● **About this exercise**
Rename "top-left corner" to "upper-left corner" throughout the material below, and give the lines back otherwise unchanged. Leave the pictures out of your answer.
:: Records for this exercise ::
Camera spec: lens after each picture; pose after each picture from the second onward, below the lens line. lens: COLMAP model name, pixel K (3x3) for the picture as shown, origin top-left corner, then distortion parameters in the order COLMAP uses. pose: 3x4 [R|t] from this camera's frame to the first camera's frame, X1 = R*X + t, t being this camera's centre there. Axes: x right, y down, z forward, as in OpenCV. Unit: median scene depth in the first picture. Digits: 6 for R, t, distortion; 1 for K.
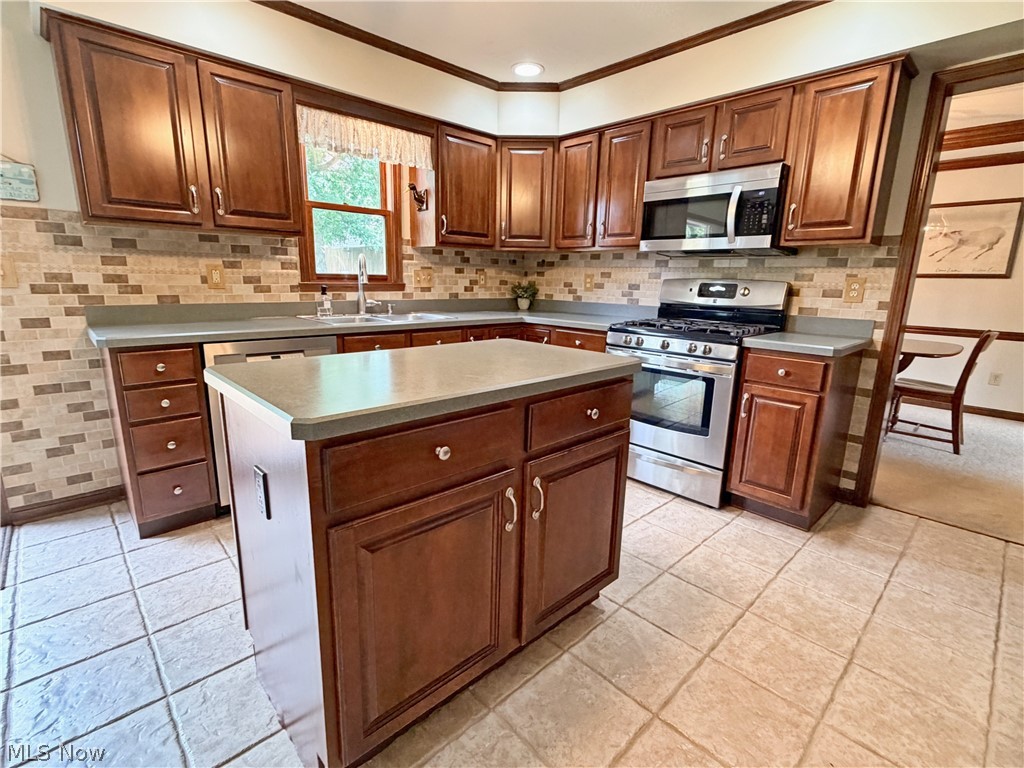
lens RADIAL K [[481.7, 0, 510.5], [0, 481.7, 385.9], [0, 0, 1]] dist [-0.001481, 0.000720]
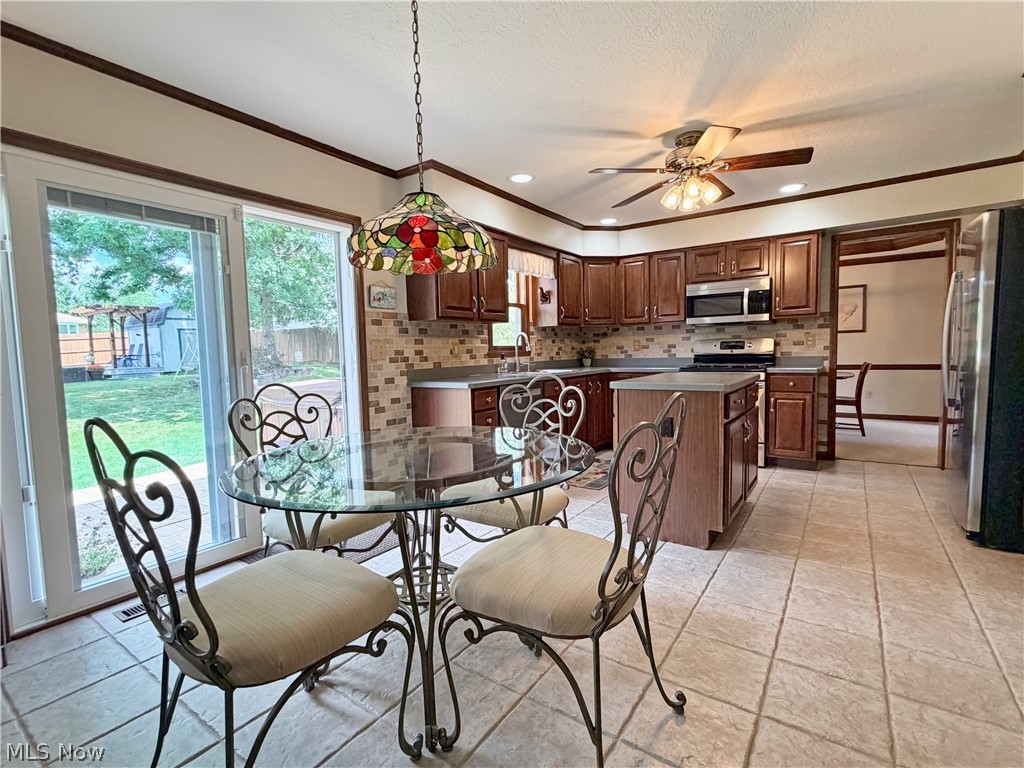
lens RADIAL K [[481.7, 0, 510.5], [0, 481.7, 385.9], [0, 0, 1]] dist [-0.001481, 0.000720]
pose [[0.979114, -0.060467, 0.194112, -0.646726], [0.088378, 0.986410, -0.138509, 0.104998], [-0.183099, 0.152771, 0.971152, -0.462457]]
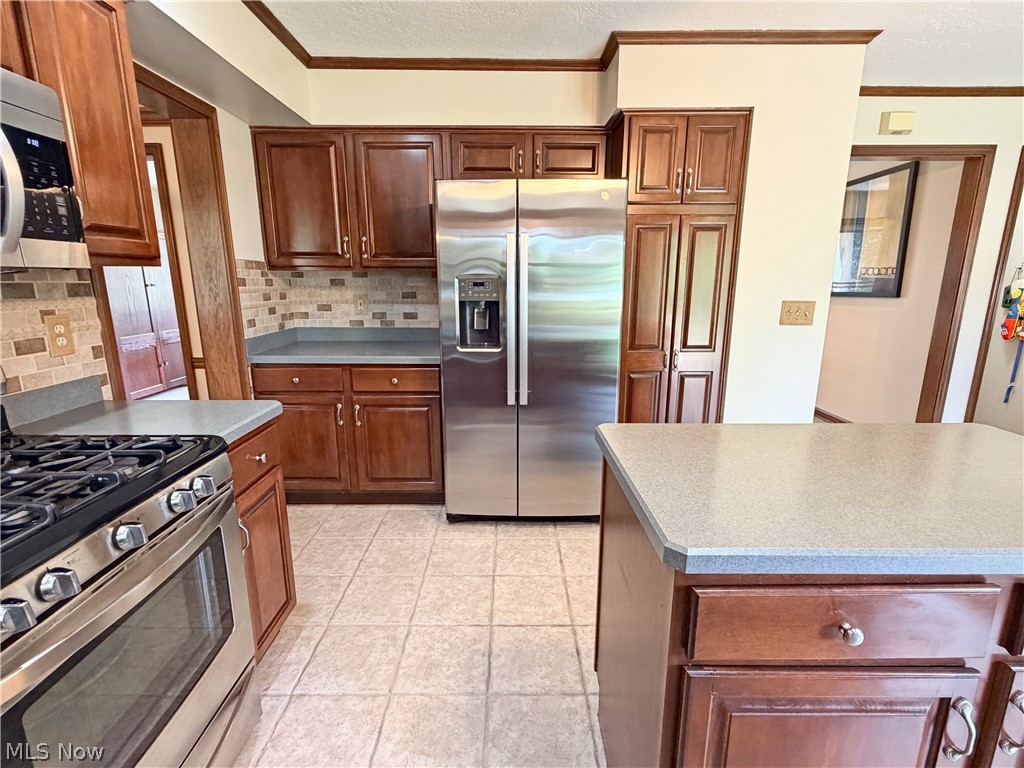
lens RADIAL K [[481.7, 0, 510.5], [0, 481.7, 385.9], [0, 0, 1]] dist [-0.001481, 0.000720]
pose [[-0.725393, -0.171747, 0.666564, -0.093808], [0.134019, 0.914601, 0.381502, -0.244330], [-0.675162, 0.366071, -0.640428, 0.849055]]
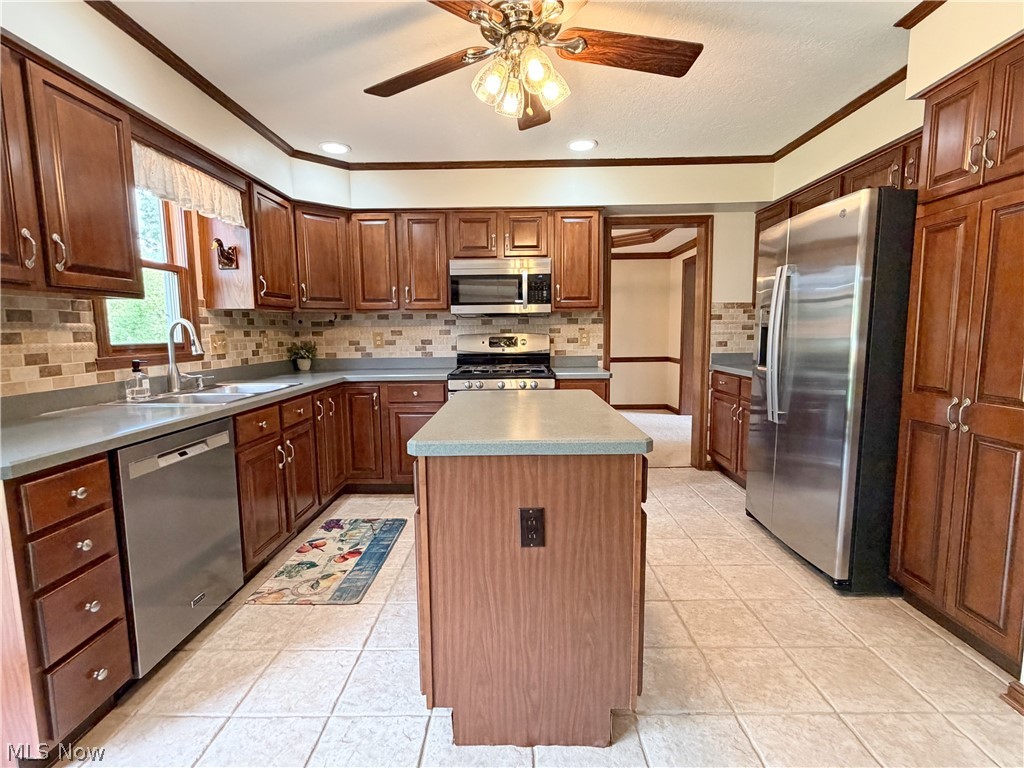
:::
● **Task output**
Camera spec: lens after each picture; pose after each picture from the second onward, below the lens line. lens: COLMAP model name, pixel K (3x3) for the picture as shown, origin upper-left corner, then distortion parameters in the order COLMAP uses. pose: 3x4 [R|t] from this camera's frame to the first camera's frame, X1 = R*X + t, t being this camera's centre there. Axes: x right, y down, z forward, as in OpenCV. Unit: median scene depth in the first picture. Digits: 6 for R, t, distortion; 1 for K.
lens RADIAL K [[481.7, 0, 510.5], [0, 481.7, 385.9], [0, 0, 1]] dist [-0.001481, 0.000720]
lens RADIAL K [[481.7, 0, 510.5], [0, 481.7, 385.9], [0, 0, 1]] dist [-0.001481, 0.000720]
pose [[0.979114, -0.060467, 0.194112, -0.646726], [0.088378, 0.986410, -0.138509, 0.104998], [-0.183099, 0.152771, 0.971152, -0.462457]]
lens RADIAL K [[481.7, 0, 510.5], [0, 481.7, 385.9], [0, 0, 1]] dist [-0.001481, 0.000720]
pose [[-0.725393, -0.171747, 0.666564, -0.093808], [0.134019, 0.914601, 0.381502, -0.244330], [-0.675162, 0.366071, -0.640428, 0.849055]]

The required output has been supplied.